Why do they prey on young? Because the young have not learned the escape mechanisms the the adults acquire through experience. I once saw a film of a kestrel chasing a pigeon (same group as doves) inside a quarry, the dove lured the kestrel lower and lower and then suddenly flew upwards at a much steeper angle than a bird of prey can manage...... the raptor was trapped and could not escape from the (small but deep) quarry....... 

So such things do happen, and while they may seem cruel it is natural - if it did not happen we would rapidly be over-run with one species.......

e.g. if all the baby elephants that are born survived and bred successfully after 500 years the mass of the elephant population would be greater than the mass of the Earth.....

Each year a female herring lays about 30 million eggs and does that for about 8 - 10 years, but we are not swamped with herring as the vast majority do not survive, in fat not many more than 2 will survive after it's entire life-span........

Dave


----------



## Grizzly (May 9, 2005)

peejay said:


> Looked out of the bedroom window this morning to see a Kestrel or some sort of small bird of prey getting stuck into something in the shrubs.


Could it have been a sparrow hawk ? We've had one crash-dive the bird table and bits of bird fetched up all over the garden. Incredible sight ! He then sat on the fence, quite brazenly tearing up a wood pigeon

Bad luck on your collared dove though. Could have been a cat that took it though and they are far crueller in the way they kill. At least death by bird of prey is quick !

G


----------



## peejay (May 10, 2005)

Thanks Dave, I think Judy is aware of all that, she just mentioned that she wished it had got one of the many starlings that invade our garden every morning but perhaps they don't like the taste of them? :roll: 

Pete


----------



## pippin (Nov 15, 2007)

Better still, a magpie!


----------



## peejay (May 10, 2005)

Grizzly said:


> Could it have been a sparrow hawk ? We've had one crash-dive the bird table and bits of bird fetched up all over the garden. Incredible sight ! He then sat on the fence, quite brazenly tearing up a wood pigeon
> 
> Bad luck on your collared dove though. Could have been a cat that took it though and they are far crueller in the way they kill. At least death by bird of prey is quick !
> 
> G


It might well have been i'm not up to speed on birds of prey, wasn't very big though.

What surprised me is he sat in the garden bold as brass for ages eating it (Judy didn't stay to watch) just leaving the feathers and nothing else.
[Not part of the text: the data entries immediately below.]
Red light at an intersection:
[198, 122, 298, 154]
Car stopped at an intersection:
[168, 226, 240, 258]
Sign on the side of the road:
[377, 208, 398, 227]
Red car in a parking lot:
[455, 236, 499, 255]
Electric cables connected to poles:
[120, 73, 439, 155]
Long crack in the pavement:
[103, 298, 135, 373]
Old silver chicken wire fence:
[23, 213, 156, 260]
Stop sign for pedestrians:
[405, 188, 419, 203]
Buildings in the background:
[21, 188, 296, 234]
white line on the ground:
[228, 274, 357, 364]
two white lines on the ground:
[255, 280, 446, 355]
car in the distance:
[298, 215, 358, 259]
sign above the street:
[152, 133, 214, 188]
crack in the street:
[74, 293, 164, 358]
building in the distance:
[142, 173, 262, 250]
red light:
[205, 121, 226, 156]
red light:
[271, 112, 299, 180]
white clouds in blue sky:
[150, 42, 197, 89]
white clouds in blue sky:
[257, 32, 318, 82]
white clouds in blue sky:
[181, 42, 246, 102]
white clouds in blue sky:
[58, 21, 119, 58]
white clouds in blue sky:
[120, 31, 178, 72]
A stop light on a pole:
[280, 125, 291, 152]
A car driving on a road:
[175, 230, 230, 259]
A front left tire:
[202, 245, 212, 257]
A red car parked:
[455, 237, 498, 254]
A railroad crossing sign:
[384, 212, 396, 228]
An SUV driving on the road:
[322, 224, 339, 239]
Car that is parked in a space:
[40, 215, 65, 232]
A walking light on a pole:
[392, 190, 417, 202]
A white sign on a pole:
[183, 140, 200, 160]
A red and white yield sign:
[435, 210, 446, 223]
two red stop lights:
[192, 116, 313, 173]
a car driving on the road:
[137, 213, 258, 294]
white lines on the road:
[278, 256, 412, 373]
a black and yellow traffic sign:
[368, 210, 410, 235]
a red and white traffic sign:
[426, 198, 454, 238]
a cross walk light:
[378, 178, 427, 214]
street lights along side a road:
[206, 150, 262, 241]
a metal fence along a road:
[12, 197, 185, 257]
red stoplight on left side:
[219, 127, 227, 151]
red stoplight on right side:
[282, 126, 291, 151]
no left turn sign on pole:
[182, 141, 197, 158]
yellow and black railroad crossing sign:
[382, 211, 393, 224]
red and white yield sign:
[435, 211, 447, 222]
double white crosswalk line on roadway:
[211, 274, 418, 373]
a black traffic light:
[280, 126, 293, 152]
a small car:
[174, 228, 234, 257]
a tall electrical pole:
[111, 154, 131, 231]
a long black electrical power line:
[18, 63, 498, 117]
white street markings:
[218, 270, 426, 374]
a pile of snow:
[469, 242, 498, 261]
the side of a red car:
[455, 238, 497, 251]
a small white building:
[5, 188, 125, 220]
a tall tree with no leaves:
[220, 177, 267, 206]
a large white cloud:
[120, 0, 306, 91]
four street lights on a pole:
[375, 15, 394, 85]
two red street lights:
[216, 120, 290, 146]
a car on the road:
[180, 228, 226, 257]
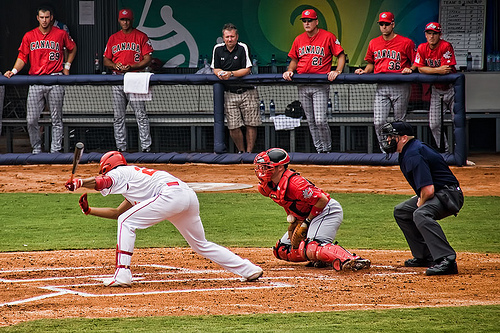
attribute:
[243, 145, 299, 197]
head — person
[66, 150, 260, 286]
player — baseball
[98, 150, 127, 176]
head — person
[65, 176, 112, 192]
arm — person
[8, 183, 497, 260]
field — baseball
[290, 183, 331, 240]
arm — person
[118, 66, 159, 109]
towel — white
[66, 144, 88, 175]
bat — baseball bat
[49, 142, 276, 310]
man — swinging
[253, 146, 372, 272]
catcher — baseball catcher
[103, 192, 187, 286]
leg — person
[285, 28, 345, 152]
uniform — baseball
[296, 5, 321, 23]
cap — red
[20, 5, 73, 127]
player — standing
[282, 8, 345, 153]
man — wearing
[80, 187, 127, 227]
arm — person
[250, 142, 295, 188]
mask — red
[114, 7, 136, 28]
cap — red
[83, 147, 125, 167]
helmet — red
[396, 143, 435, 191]
shirt — black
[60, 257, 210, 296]
base — home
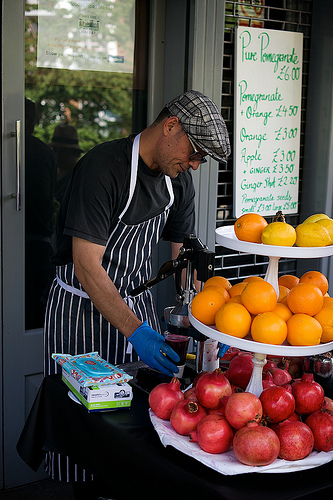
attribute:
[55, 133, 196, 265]
shirt — black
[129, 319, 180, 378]
glove — blue, plastic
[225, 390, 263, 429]
pomegranate — red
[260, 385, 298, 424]
pomegranate — red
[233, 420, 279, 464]
pomegranate — red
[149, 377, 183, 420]
pomegranate — red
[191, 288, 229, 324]
orange — middle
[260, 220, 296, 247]
lemon — one, top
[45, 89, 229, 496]
man — working, making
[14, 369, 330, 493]
tablecloth — black, vinyl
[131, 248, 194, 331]
handle — silver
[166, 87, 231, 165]
hat — patterned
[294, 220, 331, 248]
lemon — yellow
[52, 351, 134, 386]
wipe — moist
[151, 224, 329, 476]
stand — white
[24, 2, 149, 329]
door — glass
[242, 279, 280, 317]
orange — bright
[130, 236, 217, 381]
juicer — portable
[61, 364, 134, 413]
wipes — paper, boxed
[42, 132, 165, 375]
apron — black, striped, white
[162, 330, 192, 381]
juice — purple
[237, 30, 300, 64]
letters — green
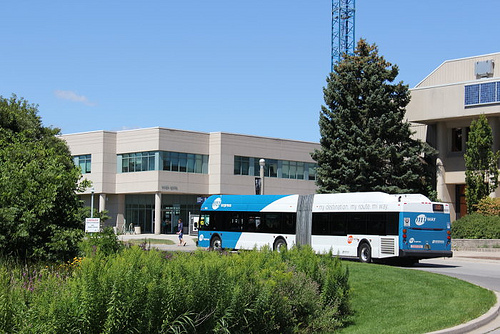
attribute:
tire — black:
[356, 237, 371, 262]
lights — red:
[400, 224, 458, 244]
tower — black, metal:
[329, 2, 359, 96]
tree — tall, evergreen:
[307, 37, 438, 200]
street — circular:
[111, 232, 498, 331]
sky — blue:
[33, 11, 313, 113]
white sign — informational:
[84, 214, 101, 234]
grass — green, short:
[124, 244, 485, 332]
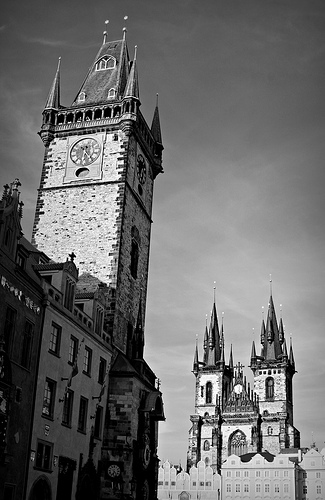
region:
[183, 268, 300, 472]
large cathedral in background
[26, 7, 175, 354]
tower on large cathedral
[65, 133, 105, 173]
clock on cathedral tower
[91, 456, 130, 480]
clock hanging on side of building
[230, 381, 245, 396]
clock on top of cathedral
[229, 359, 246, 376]
cross on top of cathedral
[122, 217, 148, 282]
window on cathedral tower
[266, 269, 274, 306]
spire on top of cathedral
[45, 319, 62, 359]
window on side of cathedral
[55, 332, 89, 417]
flag pole on side of cathedral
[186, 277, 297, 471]
A large and tall building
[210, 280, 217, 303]
An antenna on the top of a building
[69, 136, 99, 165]
A clock on the face of a building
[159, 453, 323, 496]
A row of small buildings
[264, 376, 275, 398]
A arched window on a tall building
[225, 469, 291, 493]
Two rows of windows on a small building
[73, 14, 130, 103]
Tallest section of a building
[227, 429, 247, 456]
Large door on the front of a building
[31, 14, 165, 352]
Very tall tower on top of a smaller building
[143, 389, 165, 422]
A small overhanging eve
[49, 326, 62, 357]
windows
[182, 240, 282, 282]
sky is clear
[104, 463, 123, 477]
a clock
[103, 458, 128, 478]
clock on the building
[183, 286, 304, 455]
a tall building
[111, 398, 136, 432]
bricks on the building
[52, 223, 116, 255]
light on the building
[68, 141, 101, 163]
a clock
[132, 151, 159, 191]
clock on the side of the building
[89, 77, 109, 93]
a roof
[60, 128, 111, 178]
clock face on the tower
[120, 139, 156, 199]
clock face on the tower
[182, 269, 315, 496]
an old large castle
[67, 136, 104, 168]
The clock on the left of the near, tall tower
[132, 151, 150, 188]
The clock on the right of the near, tall tower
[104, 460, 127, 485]
The clock at the bottom of the near tower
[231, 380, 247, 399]
The clock on the far tower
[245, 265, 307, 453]
The right tower of the far church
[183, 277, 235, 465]
The left tower of the far church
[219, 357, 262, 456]
The middle tower of the far church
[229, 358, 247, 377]
The cross atop the far clock tower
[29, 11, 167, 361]
The near clock tower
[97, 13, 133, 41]
The two spiers on the nearest clock tower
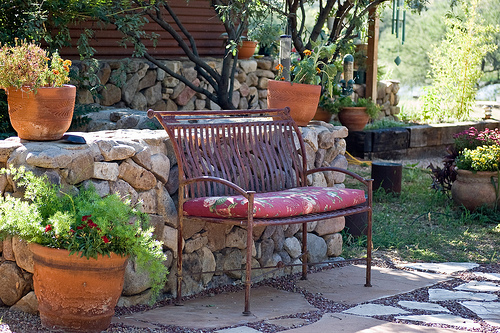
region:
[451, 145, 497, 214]
a stoneware planter with a green plant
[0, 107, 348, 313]
two intersecting low stone walls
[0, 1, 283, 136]
stone wall topped by wood panel wall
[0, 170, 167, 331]
planter in front of wall with a trailing feathery green plant in it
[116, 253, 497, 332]
ground paved with large flat stones and small stones as mortar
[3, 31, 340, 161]
two planters with greenery in them on top of stone wall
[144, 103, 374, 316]
rusted metal bench in front of stone wall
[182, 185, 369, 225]
red flowered cushion on bench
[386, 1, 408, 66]
a hanging wind chime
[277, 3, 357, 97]
hanging tube-shaped feeders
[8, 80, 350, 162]
two flower pots on a rock wall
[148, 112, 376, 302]
a bench with a cushion on it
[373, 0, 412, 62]
green wind chimes next to the tree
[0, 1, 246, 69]
paneling of a home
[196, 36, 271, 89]
a flower pot on a rock wall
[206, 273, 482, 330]
gravel between stones on the ground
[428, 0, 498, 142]
a tree next to a wooden ledge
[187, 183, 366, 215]
a floral cushion with a red background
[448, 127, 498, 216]
pink and yellow flowers in a flower pot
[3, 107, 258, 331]
a flower pot to the left of the bench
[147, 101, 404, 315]
bench by the flowers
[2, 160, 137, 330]
pot by the bench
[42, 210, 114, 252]
red flowers in the pot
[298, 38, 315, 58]
yellow flower in the pot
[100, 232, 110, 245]
red flower in the pot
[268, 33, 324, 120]
pot with yellow flowers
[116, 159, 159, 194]
stone by the bench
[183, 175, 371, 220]
cushion on the bench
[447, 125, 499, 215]
purple flowers by the pot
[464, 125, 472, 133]
purple flower by the pot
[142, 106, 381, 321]
a bench next to the wall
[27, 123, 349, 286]
a stone wall behind the bench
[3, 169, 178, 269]
some flowering plants in a pot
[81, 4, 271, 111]
a tree with some green leaves on it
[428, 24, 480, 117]
a short tree with light green leaves on it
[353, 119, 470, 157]
a short wooden fence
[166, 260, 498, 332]
a walkway made of stone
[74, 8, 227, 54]
part of a wall behind the fence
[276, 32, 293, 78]
a little birdfeeder standing by the plant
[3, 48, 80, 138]
some plants in a pot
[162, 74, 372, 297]
red bench sitting by the rock wall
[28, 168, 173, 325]
clay planter on a porch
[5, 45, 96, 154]
clay planter on a porch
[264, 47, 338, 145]
clay planter on a porch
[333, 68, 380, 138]
clay planter on a ledge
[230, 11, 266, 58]
clay planter on a rock wall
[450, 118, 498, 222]
clay planter on the grass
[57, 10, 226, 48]
brown siding on the house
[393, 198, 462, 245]
grass in the yard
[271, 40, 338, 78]
flowers in the planter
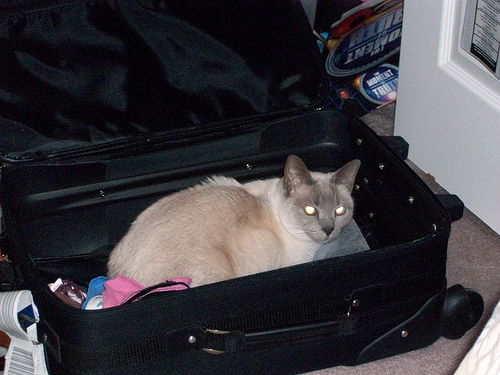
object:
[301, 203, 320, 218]
glare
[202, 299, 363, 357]
handle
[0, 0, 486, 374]
bag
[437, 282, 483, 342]
wheel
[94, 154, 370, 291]
cat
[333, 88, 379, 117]
man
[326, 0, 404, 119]
box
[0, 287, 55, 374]
tag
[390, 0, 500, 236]
door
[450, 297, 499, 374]
mattress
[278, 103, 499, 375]
floor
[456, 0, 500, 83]
window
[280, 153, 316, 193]
ear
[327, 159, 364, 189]
ear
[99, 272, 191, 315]
clothing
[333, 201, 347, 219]
left eye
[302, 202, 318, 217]
right eye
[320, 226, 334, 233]
nose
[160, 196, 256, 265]
fur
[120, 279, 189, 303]
lining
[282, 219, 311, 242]
whiskers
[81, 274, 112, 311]
clothing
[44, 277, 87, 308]
clothing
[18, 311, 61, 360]
handle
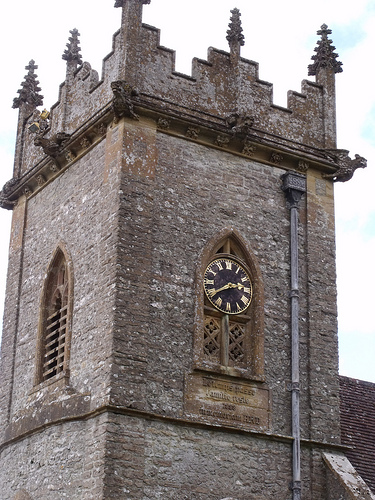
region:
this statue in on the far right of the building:
[311, 133, 370, 187]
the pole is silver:
[286, 331, 305, 437]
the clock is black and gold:
[204, 257, 253, 323]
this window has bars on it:
[20, 231, 91, 397]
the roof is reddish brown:
[347, 392, 367, 425]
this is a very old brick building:
[122, 280, 168, 319]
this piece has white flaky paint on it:
[317, 445, 366, 488]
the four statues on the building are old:
[25, 72, 371, 189]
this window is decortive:
[182, 308, 269, 373]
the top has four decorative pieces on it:
[23, 4, 371, 124]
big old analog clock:
[199, 249, 256, 323]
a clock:
[193, 244, 284, 392]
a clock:
[183, 180, 267, 368]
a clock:
[191, 146, 268, 342]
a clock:
[169, 170, 255, 448]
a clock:
[180, 125, 291, 410]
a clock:
[160, 128, 236, 447]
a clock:
[214, 173, 264, 419]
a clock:
[172, 131, 270, 373]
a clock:
[201, 195, 258, 375]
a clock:
[186, 154, 289, 460]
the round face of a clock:
[201, 255, 257, 317]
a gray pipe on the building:
[273, 169, 309, 498]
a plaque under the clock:
[182, 368, 277, 433]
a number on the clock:
[222, 258, 234, 271]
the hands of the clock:
[206, 278, 248, 297]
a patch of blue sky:
[304, 0, 374, 56]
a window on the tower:
[23, 234, 80, 392]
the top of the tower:
[4, 0, 348, 135]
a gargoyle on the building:
[316, 140, 369, 183]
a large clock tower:
[0, 0, 349, 499]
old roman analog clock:
[202, 252, 251, 318]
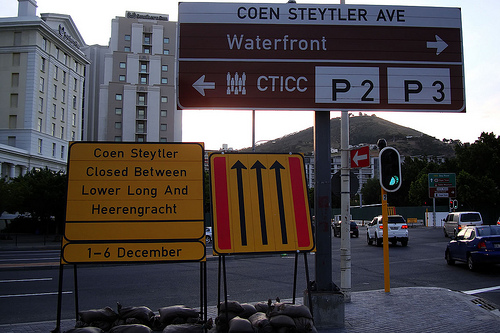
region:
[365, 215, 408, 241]
the truck is white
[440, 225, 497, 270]
the car is blue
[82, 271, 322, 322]
the sacks are brown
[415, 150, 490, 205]
the trees are green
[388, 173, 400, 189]
the traffic light is green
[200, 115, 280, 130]
the sky is cloudy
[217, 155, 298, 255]
the arrows are black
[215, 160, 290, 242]
the arrows are facing upwards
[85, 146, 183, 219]
the writing is black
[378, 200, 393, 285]
the pole is yellow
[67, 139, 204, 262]
a yellow sign is on the street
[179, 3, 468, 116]
direction sign is the corner street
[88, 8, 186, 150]
the building in the back is tall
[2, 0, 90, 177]
the building is white in color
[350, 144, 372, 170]
the sign is color red and white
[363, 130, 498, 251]
trees are in the background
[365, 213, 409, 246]
a white car is moving away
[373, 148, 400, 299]
the pole is painted yellow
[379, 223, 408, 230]
the brake light is red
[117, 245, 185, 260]
Yellow sign saying December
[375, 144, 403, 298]
Green traffic light signal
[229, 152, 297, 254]
three arrows pointing upward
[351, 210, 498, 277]
cars driving down the street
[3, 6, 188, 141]
tall tan-colored buildings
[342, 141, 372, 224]
red and white arrow sign on a metal post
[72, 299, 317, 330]
pile of sandbags holding signs down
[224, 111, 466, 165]
mountain in the background of the city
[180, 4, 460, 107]
brown and white street sign for Coen Steytler Ave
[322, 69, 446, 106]
black and white signs for P2 and P3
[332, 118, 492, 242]
Traffic light at the intersection.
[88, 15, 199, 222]
Building near intersection.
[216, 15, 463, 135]
Sign to the waterfront.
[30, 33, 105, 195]
Windows in the building.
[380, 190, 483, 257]
Cars in the intersection.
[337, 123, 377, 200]
Arrow on sign.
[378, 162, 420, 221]
Green light on traffic light.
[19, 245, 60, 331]
White lines painted on the asphalt.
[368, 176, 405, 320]
Yellow post with a traffic light on it.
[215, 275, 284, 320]
Sandbag holding signs.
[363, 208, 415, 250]
vehicle on a street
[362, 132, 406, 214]
traffic signal on a pole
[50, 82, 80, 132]
windows on a building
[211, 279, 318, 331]
sandbags on the bottom of a sign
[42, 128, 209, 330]
yellow sign adjacent a street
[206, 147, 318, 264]
three black arrows on a sign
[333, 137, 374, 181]
red sign with a white arrow on a pole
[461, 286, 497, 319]
drainage grate on a street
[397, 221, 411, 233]
rear tail light on a vehicle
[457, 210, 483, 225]
rear window of a vehicle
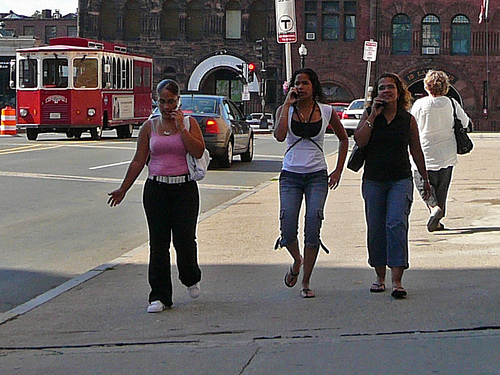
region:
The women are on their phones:
[117, 61, 414, 356]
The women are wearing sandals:
[267, 236, 454, 353]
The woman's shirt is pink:
[130, 122, 216, 209]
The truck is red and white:
[4, 28, 158, 153]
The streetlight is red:
[222, 51, 273, 83]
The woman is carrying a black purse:
[444, 91, 492, 173]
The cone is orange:
[0, 103, 54, 163]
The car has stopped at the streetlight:
[151, 73, 268, 170]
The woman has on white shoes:
[129, 235, 233, 345]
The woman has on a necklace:
[154, 121, 189, 151]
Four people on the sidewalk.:
[92, 45, 498, 294]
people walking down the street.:
[90, 40, 483, 327]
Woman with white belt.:
[67, 72, 252, 334]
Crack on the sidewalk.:
[193, 327, 320, 364]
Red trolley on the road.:
[13, 32, 154, 138]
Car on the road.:
[18, 85, 308, 277]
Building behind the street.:
[75, 7, 472, 199]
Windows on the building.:
[308, 10, 463, 58]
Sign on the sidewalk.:
[258, 2, 328, 112]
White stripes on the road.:
[48, 166, 115, 216]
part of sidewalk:
[252, 312, 462, 373]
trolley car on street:
[7, 42, 132, 134]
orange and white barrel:
[2, 101, 12, 135]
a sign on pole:
[362, 39, 382, 66]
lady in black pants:
[95, 76, 215, 306]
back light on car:
[203, 108, 233, 138]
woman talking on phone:
[270, 70, 346, 298]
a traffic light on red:
[238, 55, 255, 86]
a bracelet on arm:
[362, 117, 379, 132]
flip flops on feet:
[370, 278, 414, 300]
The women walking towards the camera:
[95, 66, 430, 317]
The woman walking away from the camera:
[406, 66, 474, 236]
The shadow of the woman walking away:
[438, 220, 499, 238]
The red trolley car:
[8, 33, 153, 144]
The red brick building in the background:
[73, 0, 498, 130]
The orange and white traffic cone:
[0, 105, 20, 140]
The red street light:
[245, 62, 256, 70]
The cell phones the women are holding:
[168, 81, 386, 118]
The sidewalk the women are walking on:
[0, 128, 498, 373]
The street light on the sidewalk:
[293, 40, 309, 77]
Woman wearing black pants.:
[151, 188, 215, 273]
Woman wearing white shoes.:
[153, 294, 218, 328]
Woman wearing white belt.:
[140, 174, 225, 204]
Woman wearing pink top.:
[143, 132, 202, 197]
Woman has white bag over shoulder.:
[182, 106, 231, 241]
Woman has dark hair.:
[153, 62, 200, 141]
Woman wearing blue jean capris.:
[269, 185, 350, 296]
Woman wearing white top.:
[284, 97, 328, 199]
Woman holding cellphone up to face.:
[287, 47, 317, 111]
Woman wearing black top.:
[355, 122, 408, 182]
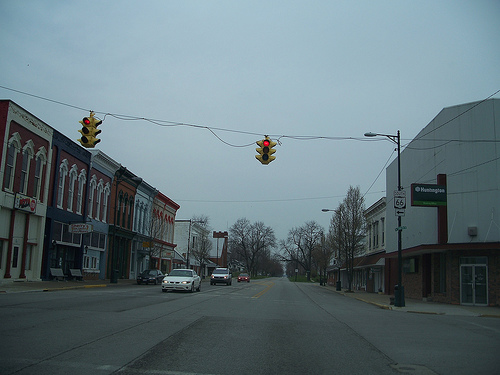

I always thought they killed then flew off to a more remote spot with their prey.

Pete


----------



## Grizzly (May 9, 2005)

peejay said:


> What surprised me is he sat in the garden bold as brass for ages eating it (Judy didn't stay to watch) just leaving the feathers and nothing else. I always thought they killed then flew off to a more remote spot with their prey.
> 
> Pete


Sounds very like sparrowhawk behaviour. Whose going to bother him ! He's the king of the heap- unless you or Judy go out and throw a brick at him..... !

HERE

G


----------



## peejay (May 10, 2005)

Thanks G, yep, probably a sparrowhawk.

Magnificent beast, but Judy doesn't agree at the moment!

Pete


----------



## tonyt (May 25, 2005)

It would not have been a Kestrel but most probably a Sparrowhawk.


----------



## 1302 (Apr 4, 2006)

A sparrow hawk plucked one of my sparrows from the hedge  
First time I have ever seen one in our garden in 27 years, and saw it 3 days in a row!!!


Alison


----------